[TEXT EXCERPT Boundary: Start]

The first line starting with "INFO> Running" gives you the details of the command that is actually launched. This command can be run on its own. All the options are different values of the HDL parameters.

The second line is an edalize output, indicating that an "xdc" files has been given to the simulator, which does not need it.

The third line, created by run_simu.sh, indicates the status of the test : SUCCEED or FAILURE.

Simulation with firmware

The V80 FPGA has on-board a dual-core Arm Cortex-R5F (RPU) that executes the firmware code. To accelerate the simulation, we use a microblaze model to run a similar version of this firmware.

In some simulations, like the top level one, the generation of the microblaze model is needed. So before these simulations, do the following:

${PROJECT_DIR}/fw/ublaze/script/generate_core.sh

↑ Back to top

Bring-up

Warning

We assume that the user has already used a V80 board and knows its basic usage.
We assume that the flash has already been correctly programmed and the example design is in partition 0
We recommend to use partition 1 for your freshly generated pdi. This will enable you to fallback on partition 0 after a reboot.

Warning

Note that we witnessed the following behavior: server reboot after loading of the V80 FPGA from OSPI. The PCIe device disappeared during the boot.
If your machine doesn't allow hot plug, your machine will reboot.
In this specific scenario, we suggest to program partition 0 in order to reboot your machine with the new pdi.

[TEXT EXCERPT Boundary: End]
[EXTRACTED INFORMATION Boundary: Start]

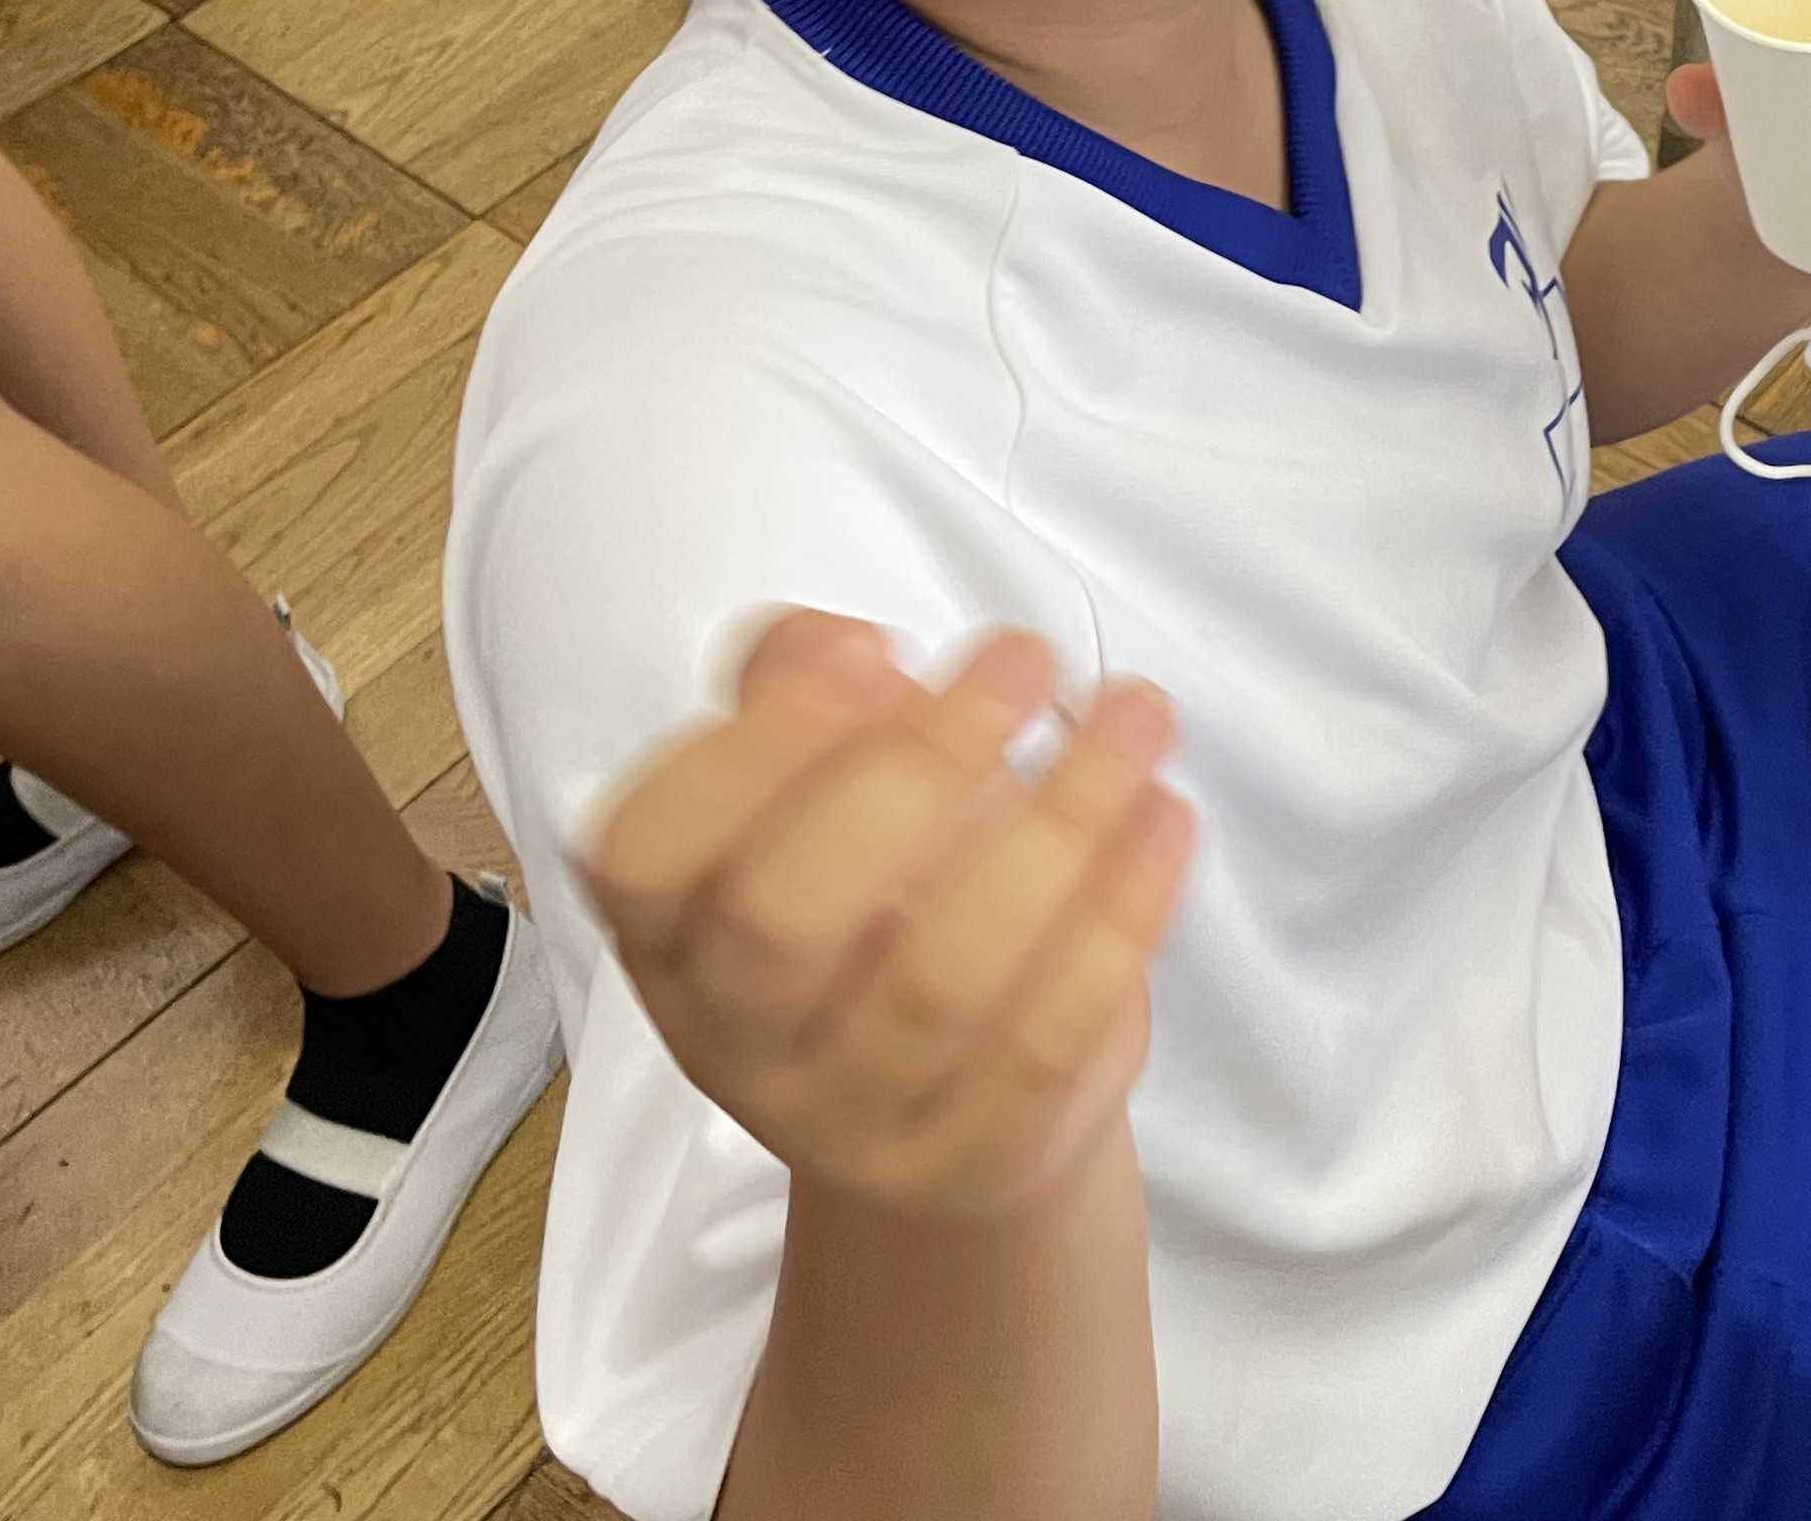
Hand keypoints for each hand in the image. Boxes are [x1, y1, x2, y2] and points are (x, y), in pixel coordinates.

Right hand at [583, 613, 1193, 1223]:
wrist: (958, 1091)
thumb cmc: (878, 886)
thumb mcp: (819, 778)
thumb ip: (799, 683)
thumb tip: (840, 648)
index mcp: (667, 930)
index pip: (646, 853)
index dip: (754, 748)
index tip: (879, 650)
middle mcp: (729, 1038)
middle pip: (784, 920)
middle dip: (916, 770)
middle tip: (1024, 659)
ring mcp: (846, 1120)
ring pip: (937, 981)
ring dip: (1055, 826)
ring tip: (1138, 712)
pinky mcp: (967, 1163)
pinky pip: (1045, 1043)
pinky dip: (1117, 920)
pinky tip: (1164, 817)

[EXTRACTED INFORMATION Boundary: End]

In the excerpt on simulation and bring-up, which partition is recommended for a freshly generated pdi?

Partition 1.